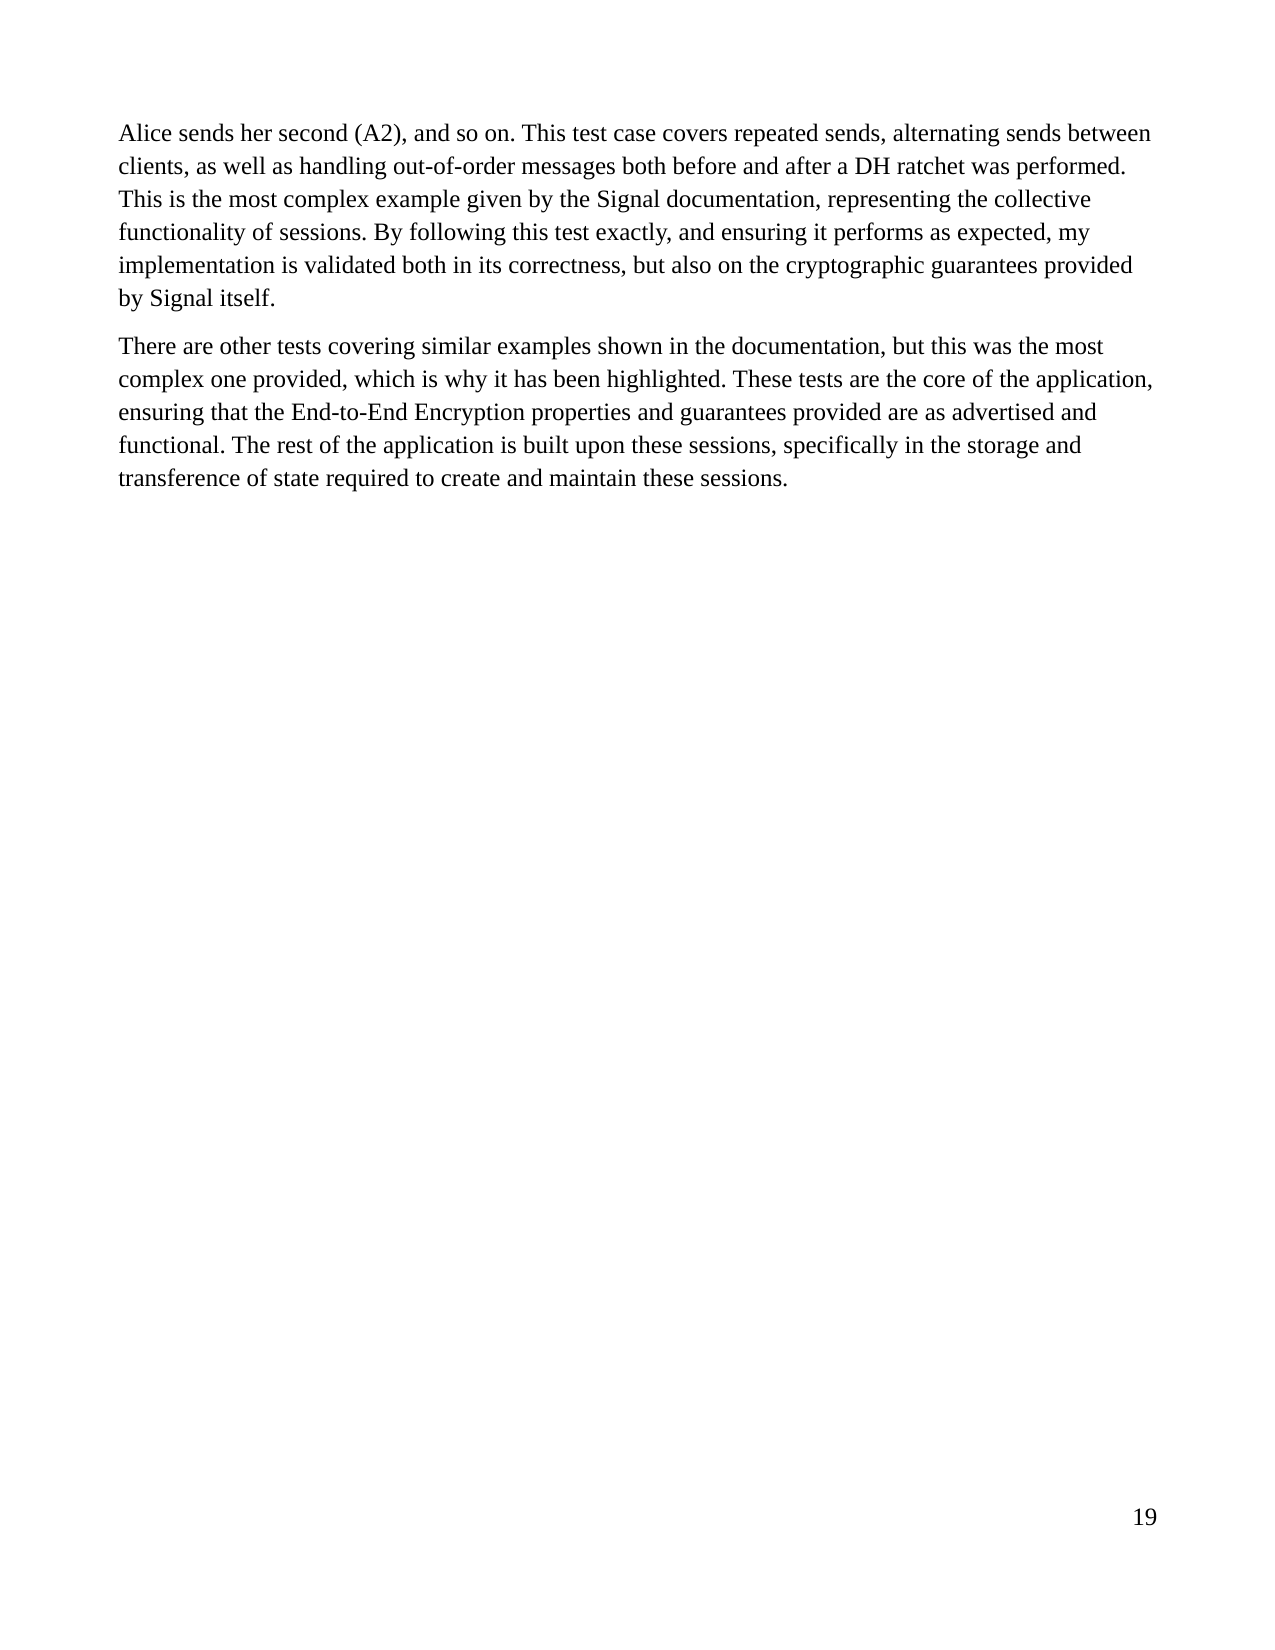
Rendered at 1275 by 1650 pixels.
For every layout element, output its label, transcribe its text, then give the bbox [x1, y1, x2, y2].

text Alice sends her second (A2), and so on. This test case covers repeated sends, alternating sends between clients, as well as handling out-of-order messages both before and after a DH ratchet was performed. This is the most complex example given by the Signal documentation, representing the collective functionality of sessions. By following this test exactly, and ensuring it performs as expected, my implementation is validated both in its correctness, but also on the cryptographic guarantees provided by Signal itself. [118, 118, 1157, 312]
text There are other tests covering similar examples shown in the documentation, but this was the most complex one provided, which is why it has been highlighted. These tests are the core of the application, ensuring that the End-to-End Encryption properties and guarantees provided are as advertised and functional. The rest of the application is built upon these sessions, specifically in the storage and transference of state required to create and maintain these sessions. [118, 331, 1157, 492]
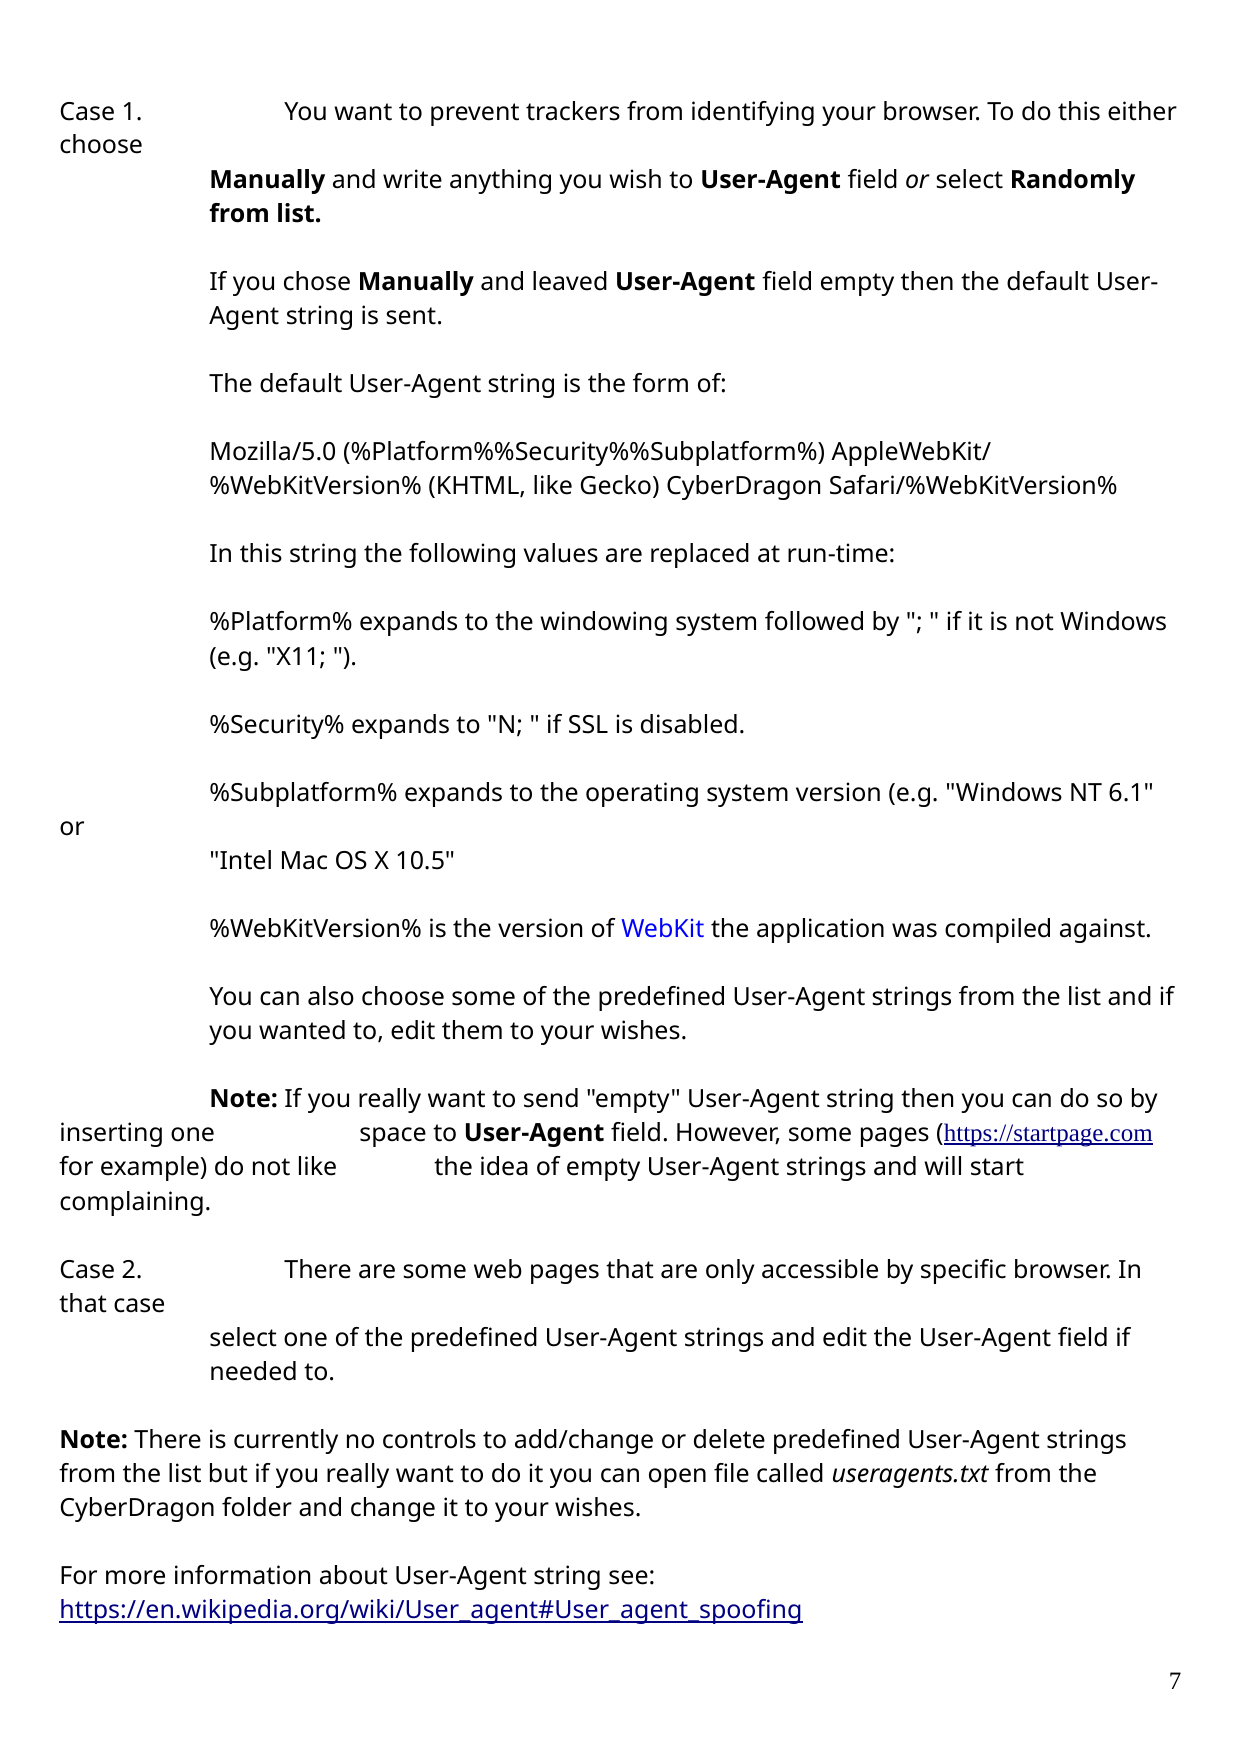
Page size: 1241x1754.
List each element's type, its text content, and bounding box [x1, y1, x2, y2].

■ ■ ■ ■ ■ ■ ■

◆ **Written instruction**
Recast every line of the material above as a Markdown table with the columns "No." and "Text", one row per line. Skip blank lines and leave the pictures out.

◆ **Exercise answer**
| No. | Text |
|---|---|
| 1 | Rendered at 1275 by 1650 pixels. |
| 2 | For every layout element, output its label, transcribe its text, then give the bbox [x1, y1, x2, y2]. |
| 3 | text Alice sends her second (A2), and so on. This test case covers repeated sends, alternating sends between clients, as well as handling out-of-order messages both before and after a DH ratchet was performed. This is the most complex example given by the Signal documentation, representing the collective functionality of sessions. By following this test exactly, and ensuring it performs as expected, my implementation is validated both in its correctness, but also on the cryptographic guarantees provided by Signal itself. [118, 118, 1157, 312] |
| 4 | text There are other tests covering similar examples shown in the documentation, but this was the most complex one provided, which is why it has been highlighted. These tests are the core of the application, ensuring that the End-to-End Encryption properties and guarantees provided are as advertised and functional. The rest of the application is built upon these sessions, specifically in the storage and transference of state required to create and maintain these sessions. [118, 331, 1157, 492] |
| 5 | Page size: 1241x1754. |
| 6 | List each element's type, its text content, and bounding box [x1, y1, x2, y2]. |